Bu sabah 07.00'de kalkarak benim hayat ve oyun alanım Özgürlük Parkına gittim. Parkta her taraf açan laleler, erguvanlar ve zambaklarla bahar kokuyordu.

Jeolog arkadaşım Ruşen Ersoy’la cennet parkımızda bahar sarhoşluğuyla yürürken, sözleri Erzurumlu Emrah’a, bestesi Sadettin Kaynak’a ait çok sevdiğim şu güzel Muhayyer Kürdi şarkısını söyledim.

Yine bahar oldu coştu yüreğim, / Akar boz bulanık selli dereler,

Sıla derdi, vatan derdi yar derdi, / İflah etmez bu dert beni yareler,

Hayal oldu Aşık Emrah halleri, / Deyin yare gözlemesin yolları,

Herkesin sevdiği giyer alleri, / Koy benim sevdiğim giysin kareler…

Ardından sözleri Dr. Bekir Mutlu’ya, bestesi rahmetli mühendis hemşehrimiz İskilip’li Erdoğan Berker’a ait Nihavent şarkısını okudum.

Bir ilkbahar sabahı güneşle uyandın mı hiç ?,

Çılgın gibi koşarak kırlara uzandın mı hiç?
Bir his dolup içine uçuyorum sandın mı hiç?
Geçen günlere yazık yazık etmişsin gönül sen…
Öyle ise hiç sevmemiş, sevilmemişsin gönül sen…

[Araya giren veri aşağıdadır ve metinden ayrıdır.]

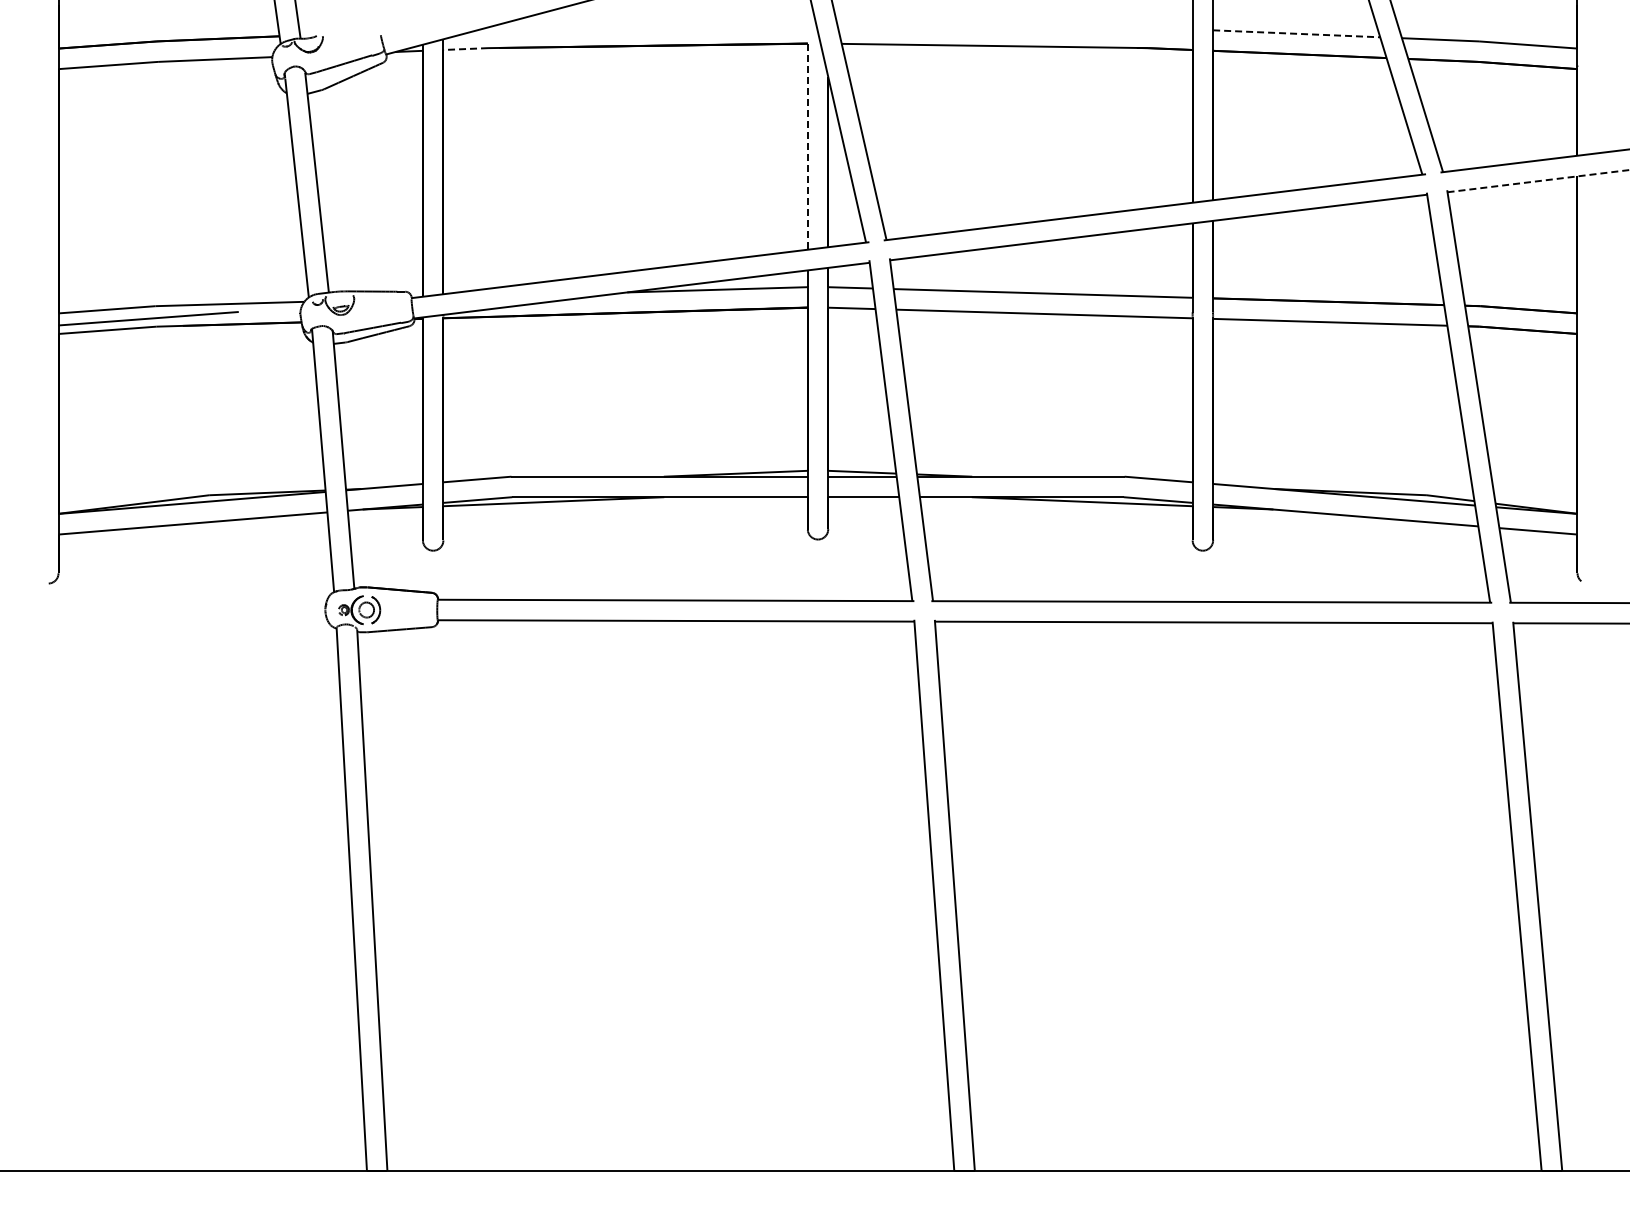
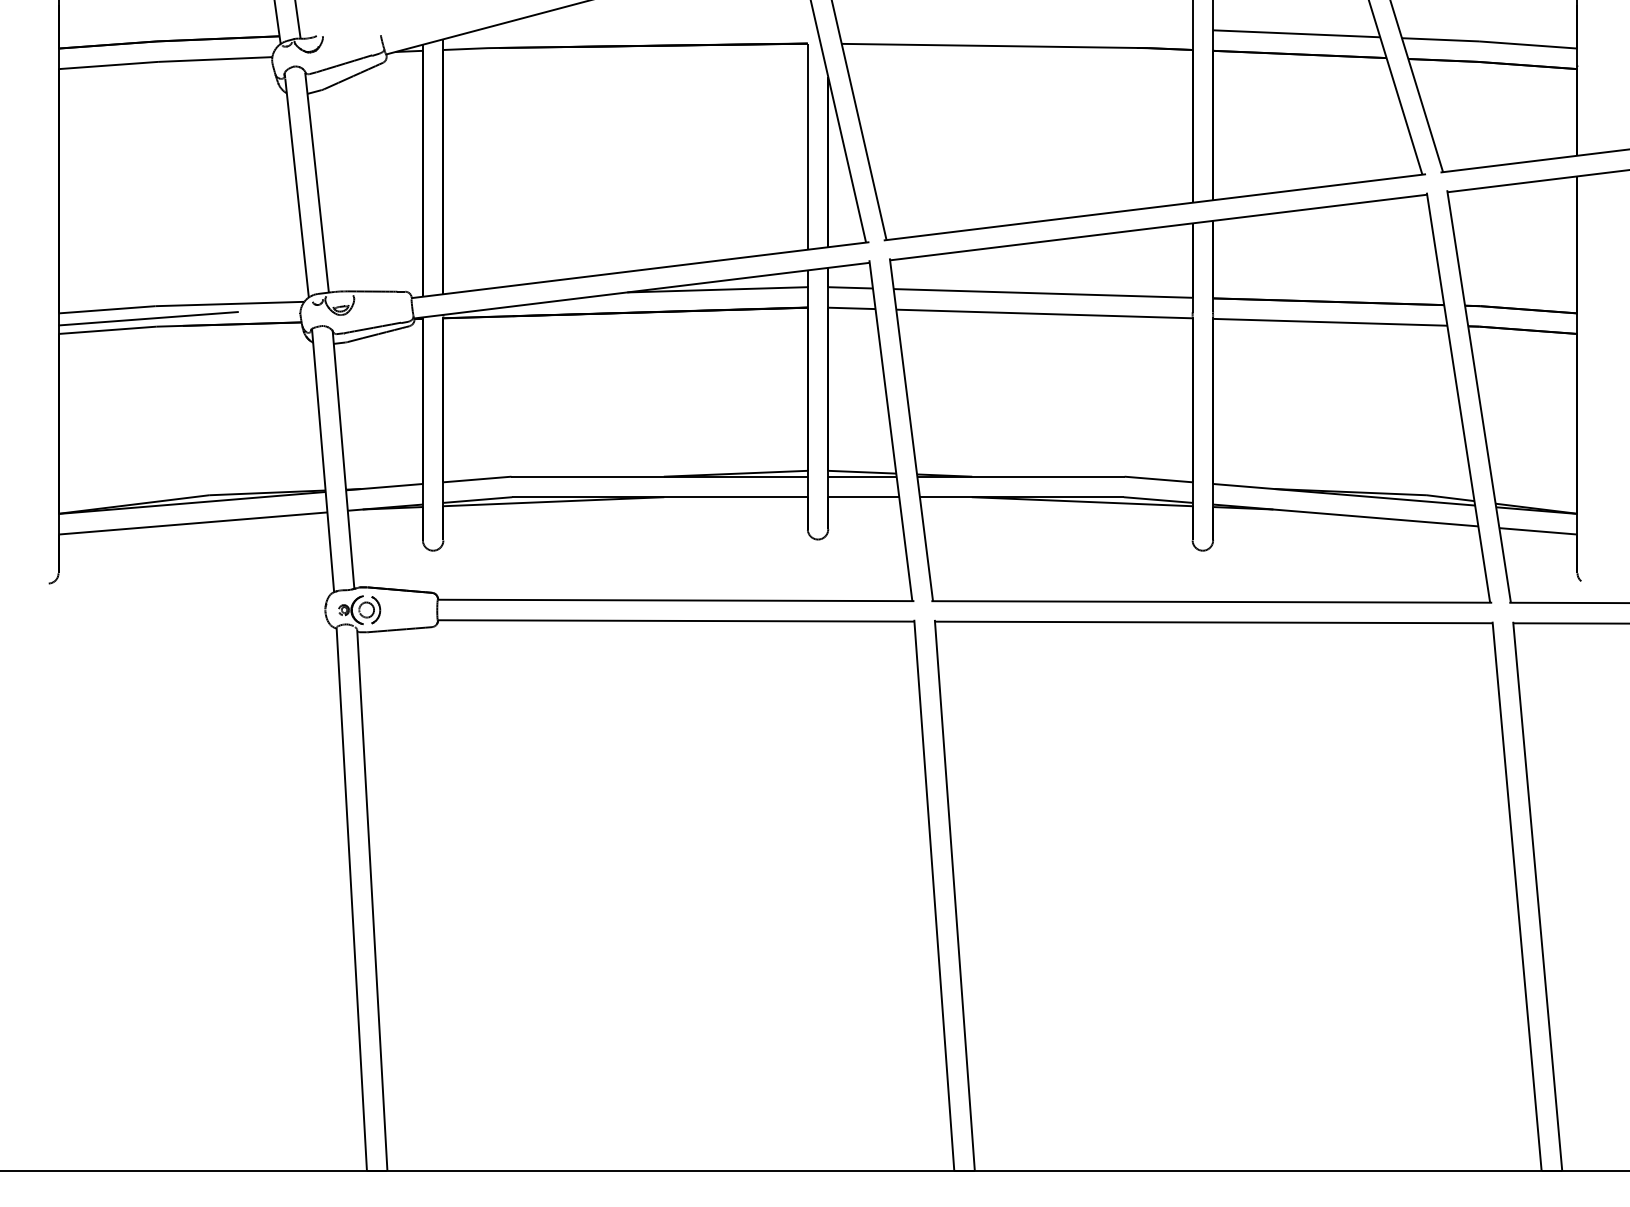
line at (1296, 33): dashed -> solid
line at (465, 49): dashed -> solid
line at (807, 147): dashed -> solid
line at (1538, 181): dashed -> solid
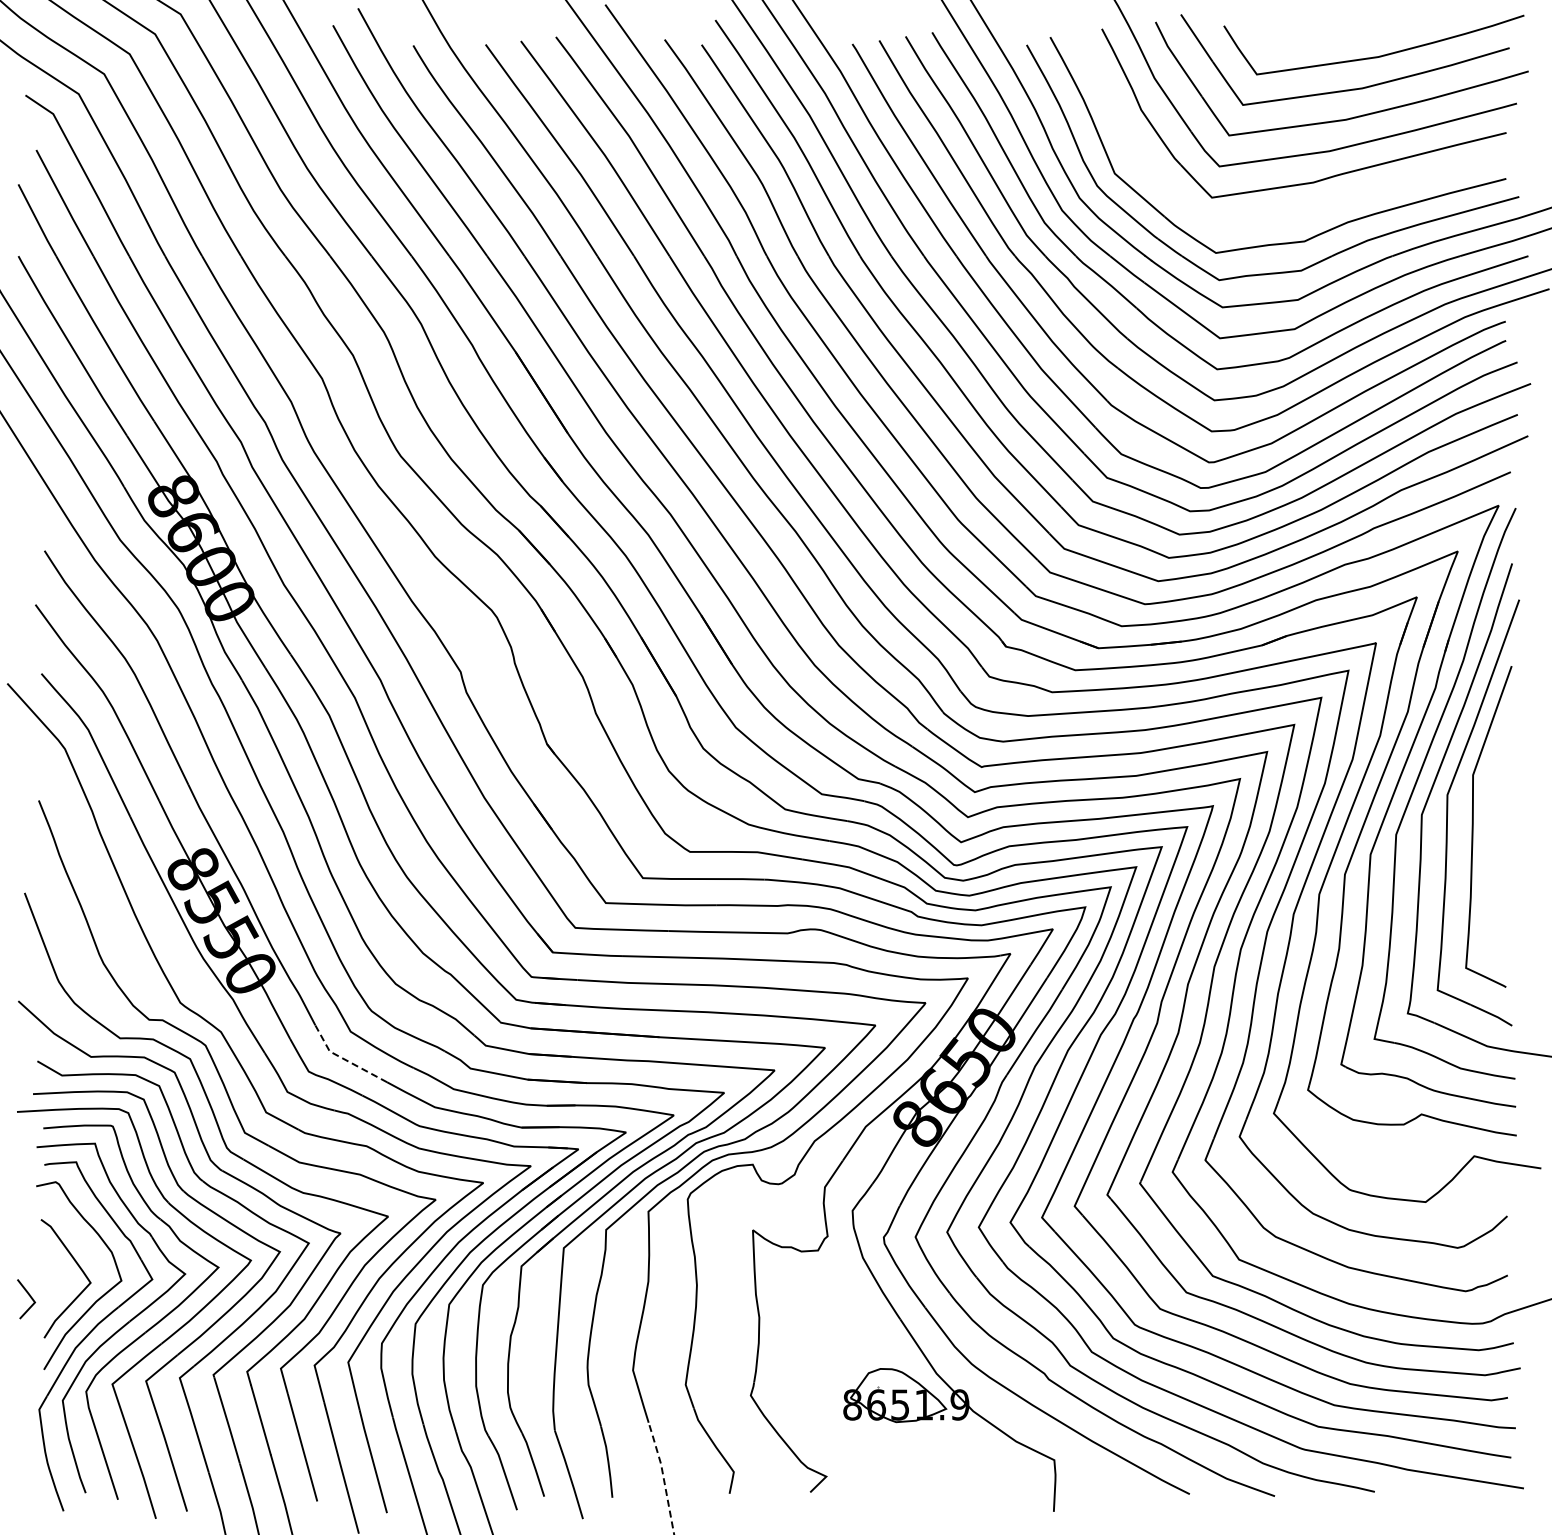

Bu güzel şarkılardan sonra meşhur şair ve ressam Bedri Rahmi Eyüpoğlu üstadın çok sevdiğim Bahar ve Biz adlı şiirini okudum.

BAHAR VE BİZ

Yılda bir kere çıldırır ağaçlar sevincinden, / Rabbim ne güzel çıldırır.
Yılda bir kere uzatır avuçlarını yaprak; / Sevincinden titreyerek…
Yılda bir kere kendini verir toprak,

Yılda bir kere yarılır bahçeler hazdan, / Rabbim ne güzel yarılır.
Biz de bir kere sevinebilseydik. / Çiçek açmış ağaçlar gibi çıldırasıya.
Kim bilir belki bir gün sulh olunca, / Biz de deliler gibi seviniriz,
Ağaçları ve baharı taklit ederiz, / Renkli bez parçalarıyla donatırız şehri
Renkli ampuller asarız pencerelerden,

Kim bilir belki bir gün sulh olunca

Biz de çatır çatır çatlarız bin bir yerimizden, / Ağaçlar gibi…

(Bedri Rahmi Eyüboğlu)

31 Mart Cumartesi günü İstanbul’da yaşayan 19 Osmancıklı hemşehrimizle Saray Muhallebicisinde buluştuk. Aradan geçen yaklaşık 35 gün dostlarımızı çok etkilemiş olsa gerek, saat 13,00’den saat 17.00’ye kadar doyumsuz bir Osmancık muhabbet yaptık.

Ankara’dan gelen Mustafa Eser toplantımızı çok beğendi.

Osmancık’tan Naim Çelebi’yi, Mustafa Boyvat’ı, Ankara’dan Süleyman Dibek’i ve Samsun’dan rahmetli Sarı Cemal’in oğlu Rıdvan Derindere’yi arayarak hal, hatır sorduk ve arkadaşlarımın sağlık ve mutluluk dileklerini ilettik.

Geçen hafta eniştemiz Haydar Derindere ve Hatice halamın büyük oğlu İhsan Derindere ağabeyimiz de Allah’a yürümüş.

Çok üzüldüm. İhsan ağabey çok sevdiğim munis ve güzel bir insandı.

Allah rahmet eylesin ve mekânı cennet olsun. Kardeşi halaoğlum öğretmen Osman Derindere’ye, çocukları Sabahat, Fuat, Nezihe, Naciye, Semiha ve Müjdat Derindere’ye, bütün dost, akraba ve sevenlerine başsağlığı dilerim.